Alex mengungkapkan hanya CV Hanamas yang mengajukan penawaran lelang proyek rehabilitasi jaringan irigasi DIR Kayakah, sementara untuk proyek rehabilitasi jaringan irigasi DIR Banjang hanya CV Kalpataru dan CV Gemilang Rizki.
Lelang jaringan irigasi DIR Kayakah dimenangkan oleh CV Hanamas dan jaringan irigasi DIR Banjang dimenangkan CV Kalpataru. Kedua proyek itu memiliki nilai kontrak Rp1,9 miliar.
Alex menjelaskan, setelah semua administrasi kontrak pekerjaan selesai lalu diterbitkan Surat Perintah Membayar pencairan uang muka yang tindaklanjuti oleh BPKAD dengan menerbitkan Surat Perintah Pencairan Dana/SP2D untuk pencairan uang CV Hanamas dan CV Kalpataru yang dilakukan oleh Mujib (MJ) sebagai orang kepercayaan dari MRH dan FH.
“Sebagian pencairan uang tersebut, selanjutnya diduga diberikan kepada MK yang diserahkan oleh MJ sejumlah Rp170 juta dan Rp175 juta dalam bentuk tunai,” ujar Alex.
Atas perbuatannya Marhaini dan Fachriadi disangkakan melanggar Pasal 5 ayat (1) huruf a atau Pasal 5 ayat (1) huruf b atau Pasal 13 Undang-Undang Republik Indonesia Nomor 31 Tahun 1999 tentang Pemberantasan Tindak Pidana Korupsi sebagaimana telah diubah dengan Undang-Undang Republik Indonesia Nomor 20 Tahun 2001 tentang Perubahan Atas Undang-Undang Nomor 31 Tahun 1999 tentang Pemberantasan Tindak Pidana Korupsi Jo Pasal 65 KUHP.

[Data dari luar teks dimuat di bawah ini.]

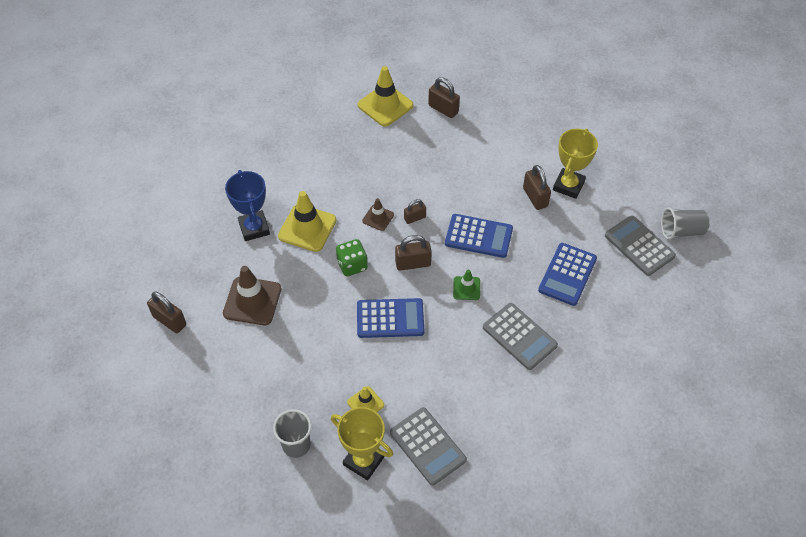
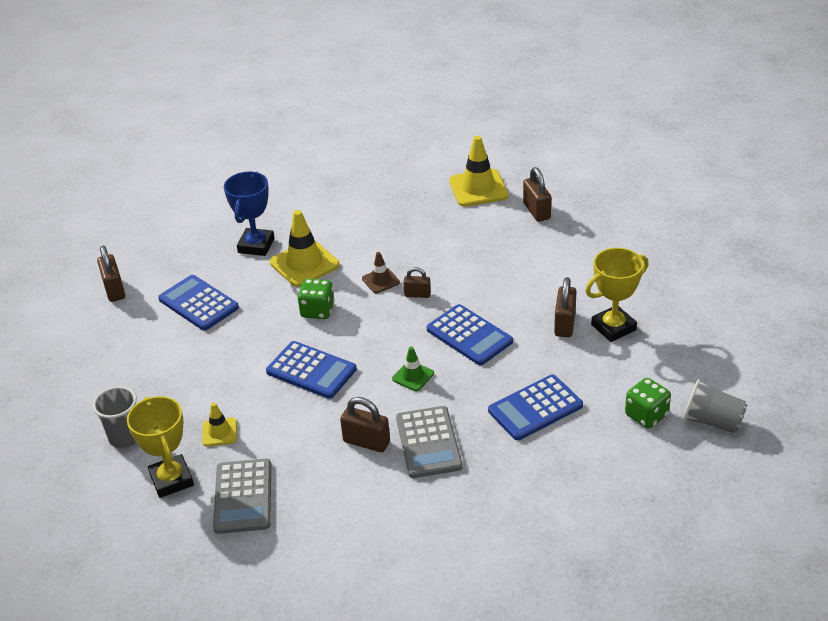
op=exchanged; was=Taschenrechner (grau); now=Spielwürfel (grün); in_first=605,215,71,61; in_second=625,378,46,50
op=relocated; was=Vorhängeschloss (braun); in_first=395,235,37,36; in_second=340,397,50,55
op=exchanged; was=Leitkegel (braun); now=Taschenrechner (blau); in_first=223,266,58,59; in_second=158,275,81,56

Sementara, Maliki selaku penerima suap disangkakan Pasal 12 huruf (a) atau Pasal 12 huruf (b) atau Pasal 11 Undang-Undang Republik Indonesia Nomor 31 Tahun 199 tentang Pemberantasan Tindak Pidana Korupsi sebagaimana telah diubah dengan Undang-Undang Republik Indonesia Nomor 20 Tahun 2001 tentang Perubahan Atas Undang-Undang Nomor 31 Tahun 1999 tentang Pemberantasan Tindak Pidana Korupsi Jo Pasal Pasal 64 KUHP Jo Pasa 65 KUHP.
Alex mengatakan, untuk proses penyidikan para tersangka ditahan untuk 20 hari pertama mulai 16 September sampai 5 Oktober 2021 di Rutan KPK. Maliki ditahan di Rutan Pomdam Jaya Guntur, Marhaini di Rutan Gedung Merah Putih KPK, dan Fachriadi di Rutan Kavling C1.
“Untuk upaya antisipasi penyebaran Covid 19 dilingkungan Rutan KPK, para Tersangka akan dilakukan isolasi mandiri selama 14 hari pada Rutan masing-masing,” pungkasnya.